Claudia Marchi et Frédéric Cornille (© Sylvaine Vannier)
Le brigadier Don José du ténor Valter Borin en a le souffle requis, parfois la puissance, quand il ne colore pas trop ses aigus de métal. Personnage fondamentalement maladroit, il émeut dans « La fleur que tu m’avais jetée ». Escamillo arrive avec le baryton français Frédéric Cornille. Altier et souriant, il met tout le monde à l’aise. Son chant assuré, fait pour le spectacle, est comme un deuxième lever de rideau. Chacun alors se détend, s’ajuste au drame et au lieu, et trouve sa clé de voûte sonore et énergétique. Quatre rôle masculins complètent de manière homogène la distribution, avec le Dancaïre du baryton Giulio Alessandro Bocchi, le Remendado du ténor Giovanni Maria Palmia, le Zuniga de la basse Massimillano Catellani et le Moralès du baryton Franco Montorsi. Les deux premiers accomplissent avec le trio des gitanes un quintette bouffe, crépitant et précis. Avec l’opulence sonore des finals, il s’agit de la dimension extrême de l’œuvre de Bizet particulièrement investie par cette production. Les interprètes y sont dans leur élément, qu’ils favorisent à la dimension tragique.
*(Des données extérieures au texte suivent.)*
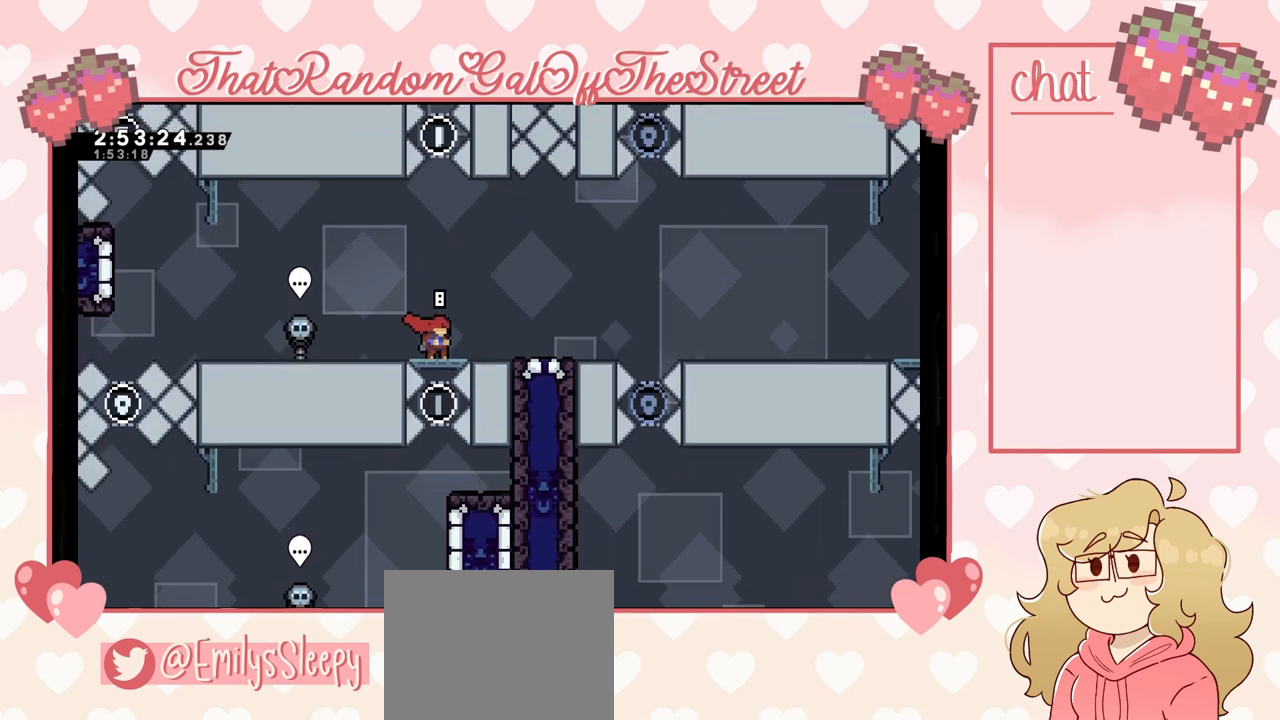
{"buttons": [], "left_stick": "center", "right_stick": "center", "events": []}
Le quintette de l'acte II : « Nous avons en tête une affaire ! » (© Sylvaine Vannier)
Le Chœur de l’Opéra de Parme préparé par Emiliano Esposito est ici, place oblige, en petit effectif, mais il a l’épaisseur acoustique requise, ainsi qu’une diction délicieusement italianisante. Le chœur d’enfants du conservatoire de Salon, dûment encadré, défile en mode carnavalesque. L’orchestre Symphonique « Cantieri d’Arte » de Reggio Emilia, est placé sous la direction musicale de Stefano Giaroli, complice fidèle et indispensable de l’entreprise depuis 2006. Sa battue commande et s’ajuste avec précaution aux mouvements scénographiques contenus par l’étroitesse de la scène, comme à une phalange d’instrumentistes qu’il semble connaître par cœur. Il en requiert un investissement chambriste particulièrement délicat chez Bizet, dans les traits conclusifs et les passages fugués.
Cette configuration très singulière de représentation est un défi pour des œuvres lyriques de grande dimension. Elle constitue sans doute la signature de ce festival intime, encore confidentiel. L’accès à l’œuvre se donne sous la forme démocratique d’un livre de poche, lequel respecte le contenu, mais favorise le contact rapproché. Il permet, d’une autre manière, d’entendre combien l’œuvre de Bizet est magistralement composée, sur le plan musical et dramatique.